In early trading on Wall Street, the airline manufacturer’s price dropped 8.38%. That of its main subcontractor, Spirit AeroSystems, even declined sharply (-13.74%).

This is a new setback for the aircraft manufacturer, whose stock had recovered since the beginning of autumn, with the acceleration of its deliveries, long disrupted by technical problems.

The door of the 737 MAX 9 aircraft of the American company Alaska Airlines, torn from the cabin in mid-flight on Friday, was found on Sunday, announced the president of the American transport safety agency (NTSB), Jennifer Homendy.

A teacher recovered the sign, which had fallen in his garden in the city of Portland (Northwest Oregon). “We are going to go get it and start analyzing it,” said the head of the National Transportation Safety Board during a press conference.

On Sunday, Boeing CEO Dave Calhoun decided to cancel a conference that was to bring together the group’s senior executives at the start of the week, replacing it with a safety meeting on Tuesday, open to all employees.
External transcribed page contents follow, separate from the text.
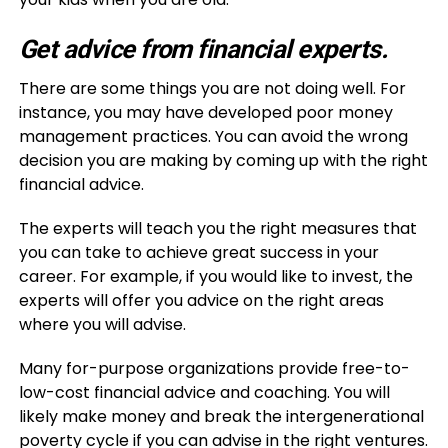
Get advice from financial experts.
There are some things you are not doing well. For
instance, you may have developed poor money
management practices. You can avoid the wrong
decision you are making by coming up with the right
financial advice.
The experts will teach you the right measures that
you can take to achieve great success in your
career. For example, if you would like to invest, the
experts will offer you advice on the right areas
where you will advise.
Many for-purpose organizations provide free-to-
low-cost financial advice and coaching. You will
likely make money and break the intergenerational
poverty cycle if you can advise in the right ventures.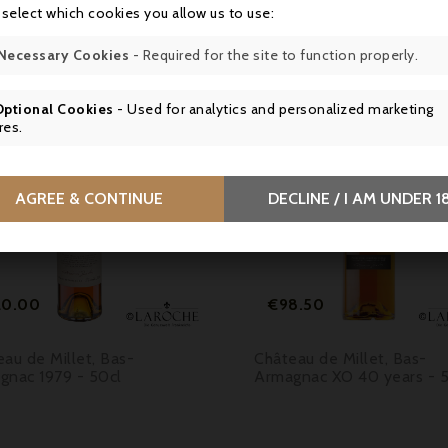
16 other products in the same category:
 select which cookies you allow us to use:
Necessary Cookies
- Required for the site to function properly.
Optional Cookies
- Used for analytics and personalized marketing
res.

AGREE & CONTINUE
DECLINE / I AM UNDER 1


Price
Price
20.00
€98.50
au de Millet, Bas-
Château de Millet, Bas-
gnac 1979 - 50cl
Armagnac XO 40 years - 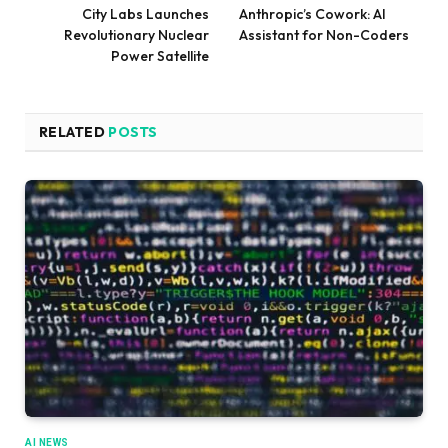
City Labs Launches
Anthropic’s Cowork: AI
Revolutionary Nuclear
Assistant for Non-Coders
Power Satellite
RELATED
POSTS
AI NEWS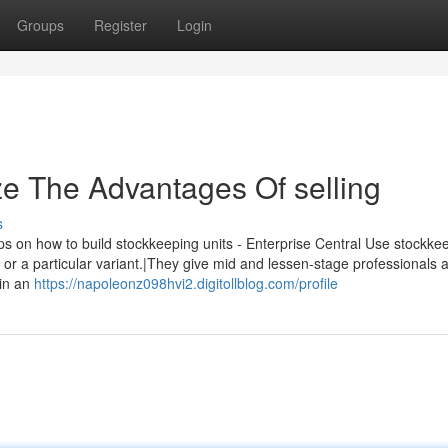
Groups
Register
Login
ze The Advantages Of selling
s
w to build stockkeeping units - Enterprise Central Use stockke
ot or a particular variant.|They give mid and lessen-stage professionals
 in an
https://napoleonz098hvi2.digitollblog.com/profile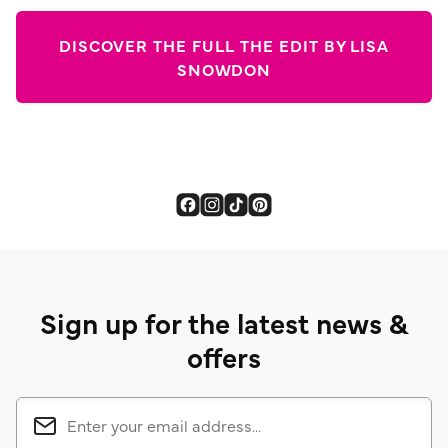
DISCOVER THE FULL THE EDIT BY LISA
SNOWDON
Sign up for the latest news &
offers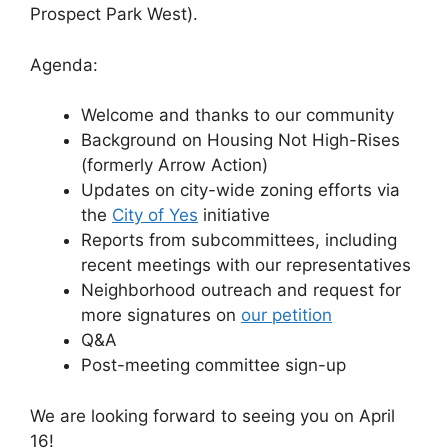
Prospect Park West).
Agenda:
Welcome and thanks to our community
Background on Housing Not High-Rises
(formerly Arrow Action)
Updates on city-wide zoning efforts via
the
City of Yes
initiative
Reports from subcommittees, including
recent meetings with our representatives
Neighborhood outreach and request for
more signatures on
our petition
Q&A
Post-meeting committee sign-up
We are looking forward to seeing you on April
16!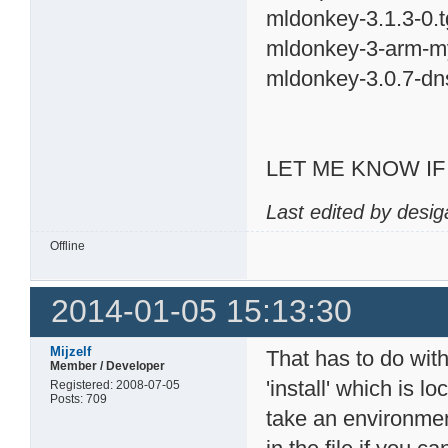
mldonkey-3.1.3-0.t
mldonkey-3-arm-my
mldonkey-3.0.7-dn
LET ME KNOW I
Last edited by desig
Offline
2014-01-05 15:13:30
Mijzelf
That has to do with 
Member / Developer
'install' which is l
Registered: 2008-07-05
Posts: 709
take an environmen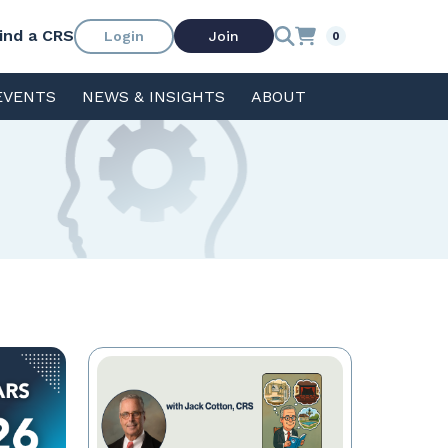
ind a CRS
Login
Join
0
EVENTS
NEWS & INSIGHTS
ABOUT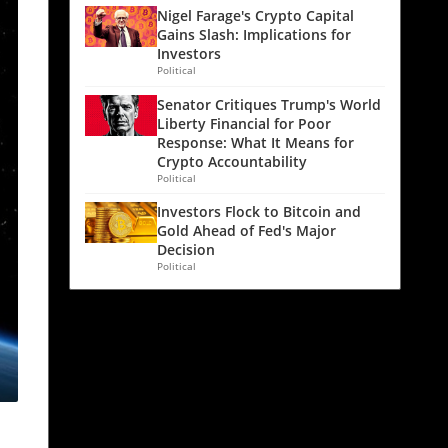
Nigel Farage's Crypto Capital
Gains Slash: Implications for
Investors
Political
Senator Critiques Trump's World
Liberty Financial for Poor
Response: What It Means for
Crypto Accountability
Political
Investors Flock to Bitcoin and
Gold Ahead of Fed's Major
Decision
Political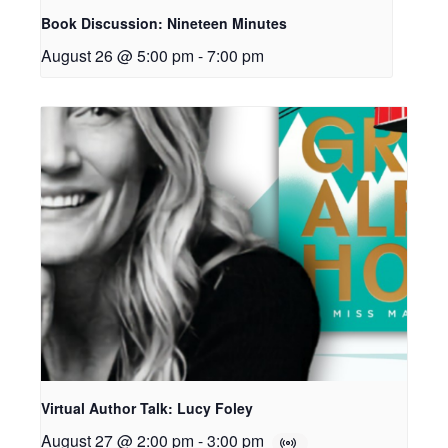
Book Discussion: Nineteen Minutes
August 26 @ 5:00 pm
-
7:00 pm
Virtual Author Talk: Lucy Foley
August 27 @ 2:00 pm
-
3:00 pm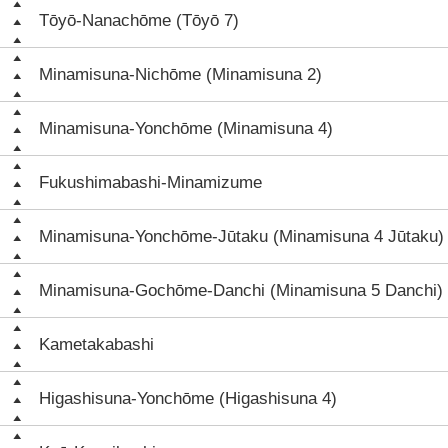
Tōyō-Nanachōme (Tōyō 7)
Minamisuna-Nichōme (Minamisuna 2)
Minamisuna-Yonchōme (Minamisuna 4)
Fukushimabashi-Minamizume
Minamisuna-Yonchōme-Jūtaku (Minamisuna 4 Jūtaku)
Minamisuna-Gochōme-Danchi (Minamisuna 5 Danchi)
Kametakabashi
Higashisuna-Yonchōme (Higashisuna 4)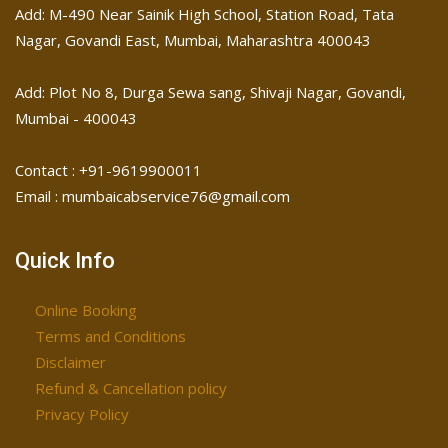
Add: M-490 Near Sainik High School, Station Road, Tata
Nagar, Govandi East, Mumbai, Maharashtra 400043
Add: Plot No 8, Durga Sewa sang, Shivaji Nagar, ​Govandi,
Mumbai - 400043
Contact : +91-9619900011
Email : mumbaicabservice76@gmail.com
Quick Info
Online Booking
Terms and Conditions
Disclaimer
Refund & Cancellation policy
Privacy Policy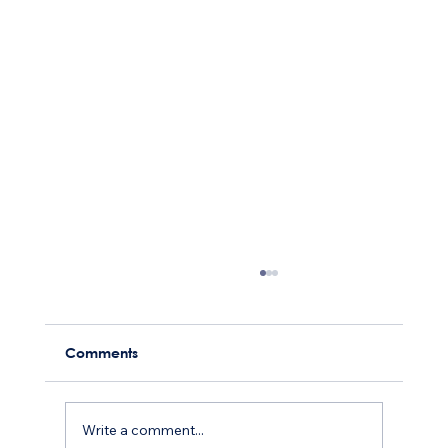
Comments
Write a comment...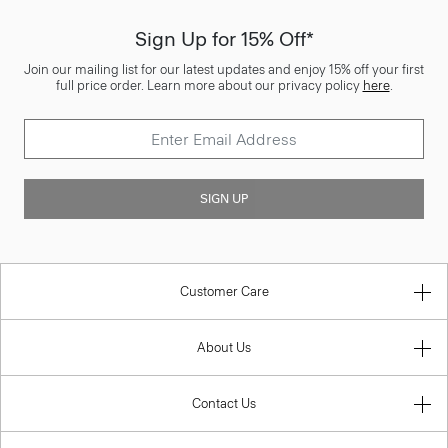
Sign Up for 15% Off*
Join our mailing list for our latest updates and enjoy 15% off your first
full price order. Learn more about our privacy policy
here
.
SIGN UP
Customer Care
About Us
Contact Us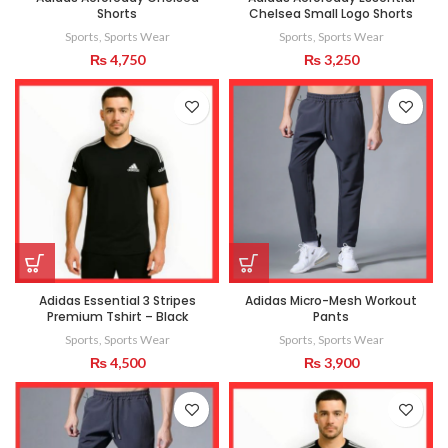
Shorts
Chelsea Small Logo Shorts
Sports
,
Sports Wear
Sports
,
Sports Wear
₨
4,750
₨
3,250
Adidas Essential 3 Stripes
Adidas Micro-Mesh Workout
Premium Tshirt – Black
Pants
Sports
,
Sports Wear
Sports
,
Sports Wear
₨
4,500
₨
3,900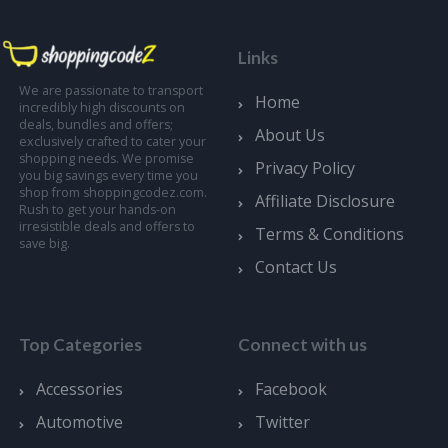
Links
We are passionate to transport
Home
incredibly high discounts on
deals, bundles and offers;
About Us
exclusively crafted to cater your
shopping needs. We promise
Privacy Policy
you big savings every time you
shop from shoppingcodez.com.
Affiliate Disclosure
Rush to get your hands-on
irresistible deals and offers to
Terms & Conditions
save big.
Contact Us
Top Categories
Connect with us
Accessories
Facebook
Automotive
Twitter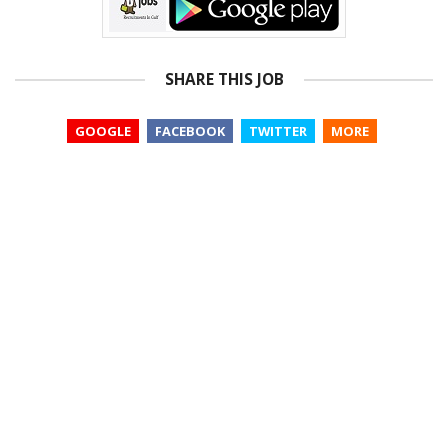
SHARE THIS JOB
GOOGLE
FACEBOOK
TWITTER
MORE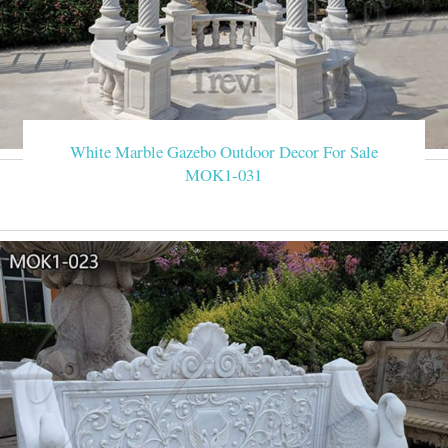
White Marble Gazebo Outdoor Decor For Sale
MOK1-031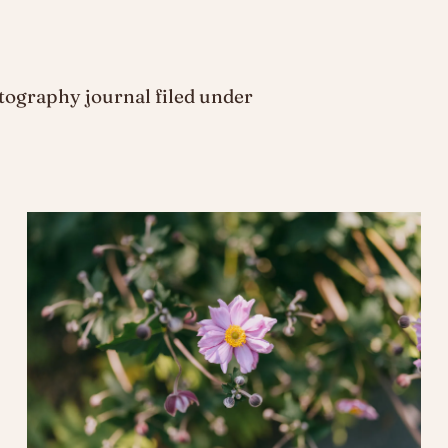
ography journal filed under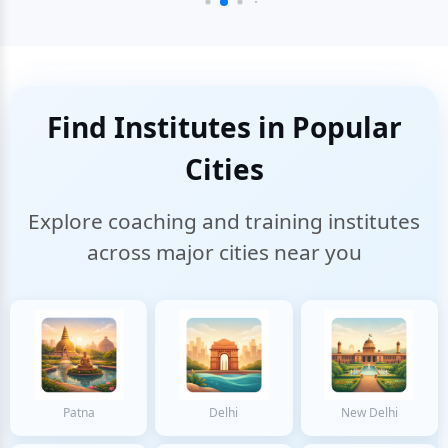
Find Institutes in Popular
Cities
Explore coaching and training institutes
across major cities near you
Patna
Delhi
New Delhi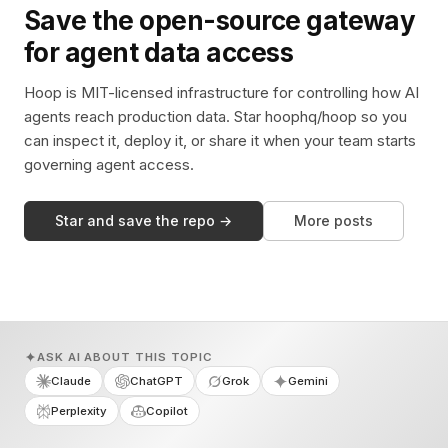
Save the open-source gateway
for agent data access
Hoop is MIT-licensed infrastructure for controlling how AI
agents reach production data. Star hoophq/hoop so you
can inspect it, deploy it, or share it when your team starts
governing agent access.
Star and save the repo →
More posts
ASK AI ABOUT THIS TOPIC
Claude
ChatGPT
Grok
Gemini
Perplexity
Copilot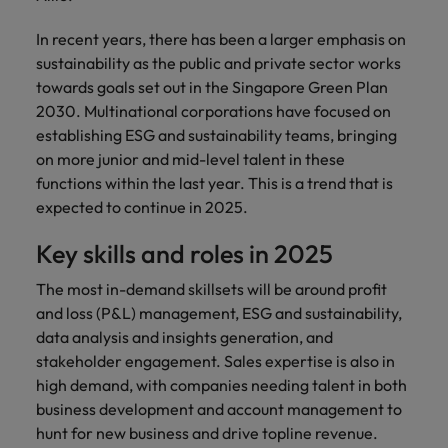
In recent years, there has been a larger emphasis on
sustainability as the public and private sector works
towards goals set out in the Singapore Green Plan
2030. Multinational corporations have focused on
establishing ESG and sustainability teams, bringing
on more junior and mid-level talent in these
functions within the last year. This is a trend that is
expected to continue in 2025.
Key skills and roles in 2025
The most in-demand skillsets will be around profit
and loss (P&L) management, ESG and sustainability,
data analysis and insights generation, and
stakeholder engagement. Sales expertise is also in
high demand, with companies needing talent in both
business development and account management to
hunt for new business and drive topline revenue.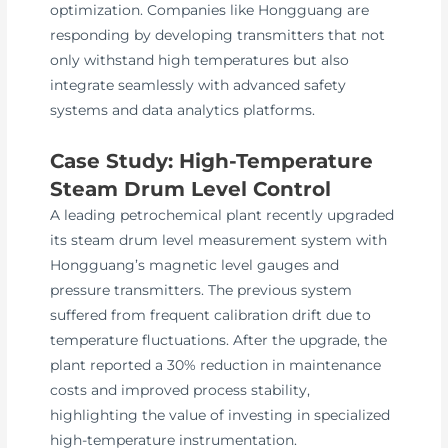
optimization. Companies like Hongguang are
responding by developing transmitters that not
only withstand high temperatures but also
integrate seamlessly with advanced safety
systems and data analytics platforms.
Case Study: High-Temperature
Steam Drum Level Control
A leading petrochemical plant recently upgraded
its steam drum level measurement system with
Hongguang’s magnetic level gauges and
pressure transmitters. The previous system
suffered from frequent calibration drift due to
temperature fluctuations. After the upgrade, the
plant reported a 30% reduction in maintenance
costs and improved process stability,
highlighting the value of investing in specialized
high-temperature instrumentation.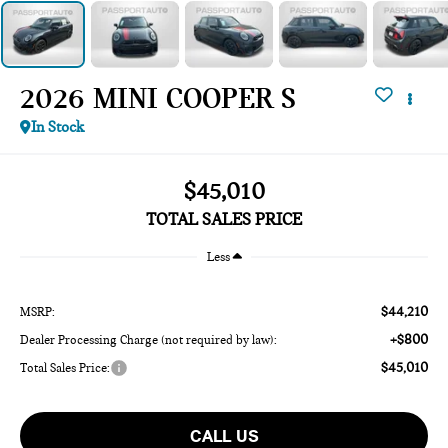
2026 MINI COOPER S
In Stock
$45,010
TOTAL SALES PRICE
Less
$44,210
MSRP:
+$800
Dealer Processing Charge (not required by law):
$45,010
Total Sales Price:
CALL US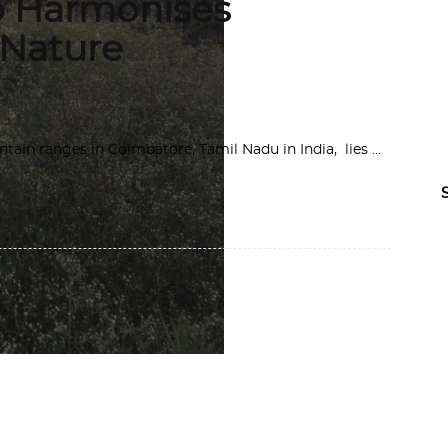
o Harmonises
 Nature
tain ranges in Coimbatore, Tamil Nadu in India, lies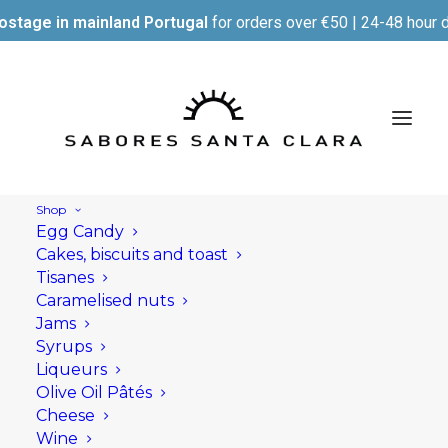
ostage in mainland Portugal
for orders over €50 | 24-48 hour d
Shop
Egg Candy
Cakes, biscuits and toast
Tisanes
Caramelised nuts
Jams
Syrups
Liqueurs
Olive Oil Pâtés
Cheese
Wine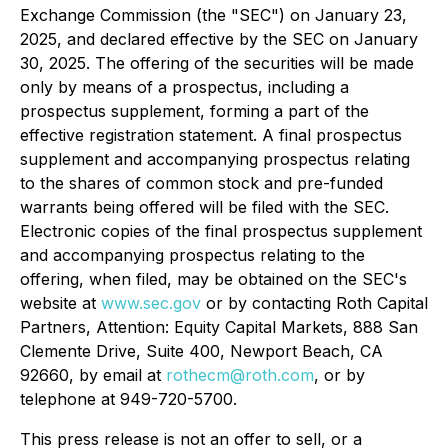
Exchange Commission (the "SEC") on January 23,
2025, and declared effective by the SEC on January
30, 2025. The offering of the securities will be made
only by means of a prospectus, including a
prospectus supplement, forming a part of the
effective registration statement. A final prospectus
supplement and accompanying prospectus relating
to the shares of common stock and pre-funded
warrants being offered will be filed with the SEC.
Electronic copies of the final prospectus supplement
and accompanying prospectus relating to the
offering, when filed, may be obtained on the SEC's
website at
www.sec.gov
or by contacting Roth Capital
Partners, Attention: Equity Capital Markets, 888 San
Clemente Drive, Suite 400, Newport Beach, CA
92660, by email at
rothecm@roth.com
, or by
telephone at 949-720-5700.
This press release is not an offer to sell, or a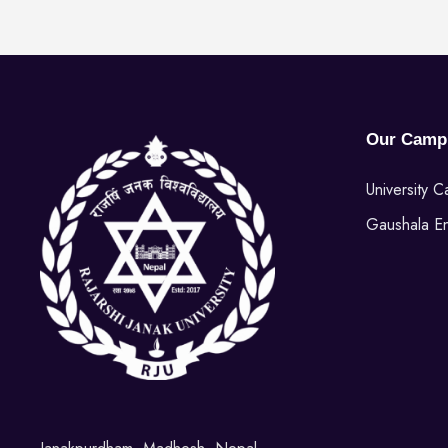
Our Camp
University 
Gaushala E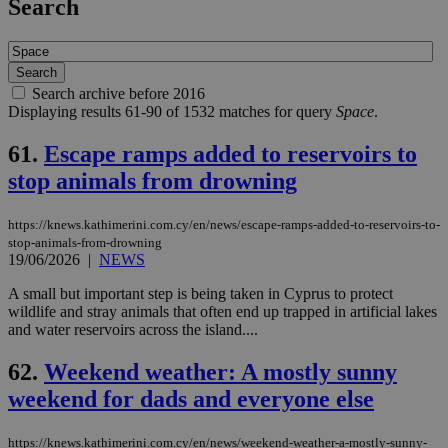
Search
Search archive before 2016
Displaying results 61-90 of 1532 matches for query
Space
.
61.
Escape ramps added to reservoirs to
stop animals from drowning
https://knews.kathimerini.com.cy/en/news/escape-ramps-added-to-reservoirs-to-
stop-animals-from-drowning
19/06/2026
|
NEWS
A small but important step is being taken in Cyprus to protect
wildlife and stray animals that often end up trapped in artificial lakes
and water reservoirs across the island....
62.
Weekend weather: A mostly sunny
weekend for dads and everyone else
https://knews.kathimerini.com.cy/en/news/weekend-weather-a-mostly-sunny-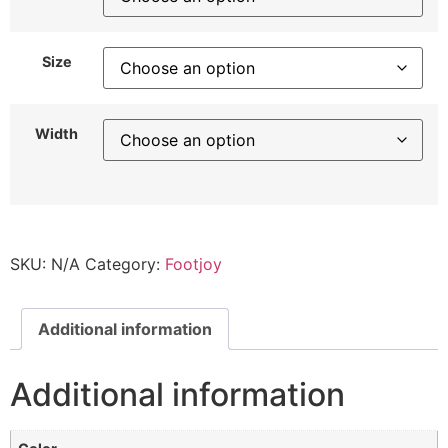
Size
Width
SKU:
N/A
Category:
Footjoy
Additional information
Additional information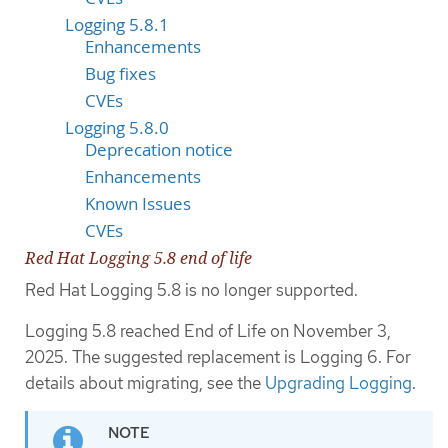
Logging 5.8.1
Enhancements
Bug fixes
CVEs
Logging 5.8.0
Deprecation notice
Enhancements
Known Issues
CVEs
Red Hat Logging 5.8 end of life
Red Hat Logging 5.8 is no longer supported.
Logging 5.8 reached End of Life on November 3,
2025. The suggested replacement is Logging 6. For
details about migrating, see the
Upgrading Logging
.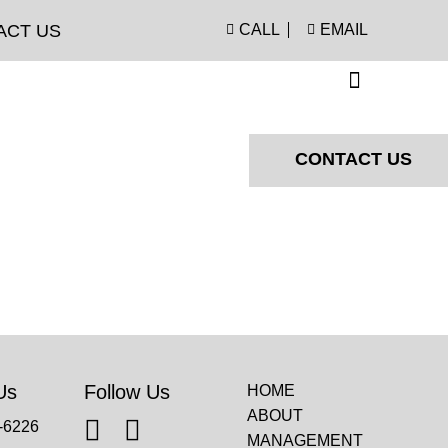
ACT US
CALL
EMAIL
CONTACT US
Us
Follow Us
HOME
ABOUT
-6226
MANAGEMENT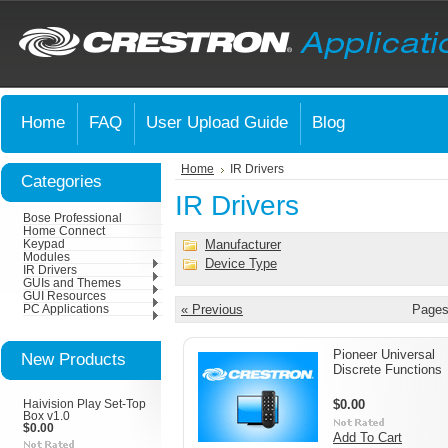
Home
FAQ
User Upload Guide
Blog
Home
IR Drivers
Categories
IR Drivers
Bose Professional
Home Connect
Manufacturer
Keypad
Modules
Device Type
IR Drivers
GUIs and Themes
GUI Resources
« Previous
Pages
PC Applications
Pioneer Universal
New Products
Discrete Functions
$0.00
Haivision Play Set-Top
Box v1.0
$0.00
Add To Cart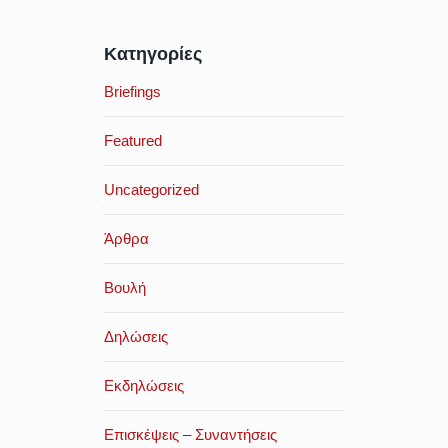
Κατηγορίες
Briefings
Featured
Uncategorized
Άρθρα
Βουλή
Δηλώσεις
Εκδηλώσεις
Επισκέψεις – Συναντήσεις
It will be held at the Renton (Washington State) factory, a suburb of Seattle.

NTSB, Boeing, Alaska Airlines and the American civil aviation regulatory agency, the FAA, are seeking to establish the exact circumstances of the incident, which caused only a few minor injuries, but could have ended “in more tragic way,” according to Jennifer Homendy.

The flying door was blocked on the incriminated plane, a configuration that Boeing offers to its customers when the number of existing emergency exits is already sufficient in relation to the number of seats in the aircraft.

In addition to the 737 MAX 9, this device already exists on other Boeing models, notably the 737-900er, launched in 2006 and which has not experienced any similar incidents since.

According to the NTSB, no one was seated in the two seats next to the partition that flew away. But according to passengers cited by American media, a teenager sitting in the row had his shirt torn off by the decompression, causing him minor injuries.

After this very rare malfunction, the FAA “required immediate inspections of certain Boeing 737 MAX 9s before they can resume flight”, which concerns 171 aircraft worldwide, she said on X.

As a result, airlines and safety agencies around the world have grounded some Boeing 737 MAX 9s pending inspections.

Keeping these aircraft on the ground has already led to the cancellation of more than a thousand flights since Saturday, according to data from the specialized site FlightAware, mainly for Alaska Airlines and United, which operate 144 of the 218 MAX-9s in circulation.

On Monday, Alaska Airlines was also penalized on Wall Street, dropping 5.56%.

The companies Aeromexico, Copa Airlines, which operates 21 of these aircraft, and Turkish Airlines, which owns 5, also announced that they had grounded their planes for checks.

On the other hand, the European Aviation Safety Agency (EASA) indicated that no operator in Europe uses the 737 MAX 9 with the technical options concerned.

The incident marks a new episode in a series of setbacks for Boeing in recent years.

The most serious of these were the crashes of two 737 MAXs, in October 2018 in Indonesia and March 2019 in Ethiopia, which caused the deaths of a total of 346 people.

After these accidents, linked to the MCAS piloting software, all 737 MAXs were grounded for 20 months.

But the American manufacturer has also suspended, on several occasions, for almost two years in total, deliveries of its long-haul 787 for manufacturing and inspection defects.

More recently, it was once again the 737 MAX that made headlines, after the discovery, in the fall, of faulty workmanship on the rear watertight bulkhead of the aircraft, then in December, of a risk of a loose bolt. on the rudder control system.

By the end of December, the manufacturer had delivered more than 1,370 copies of the 737 MAX and its order book exceeded 4,000 units.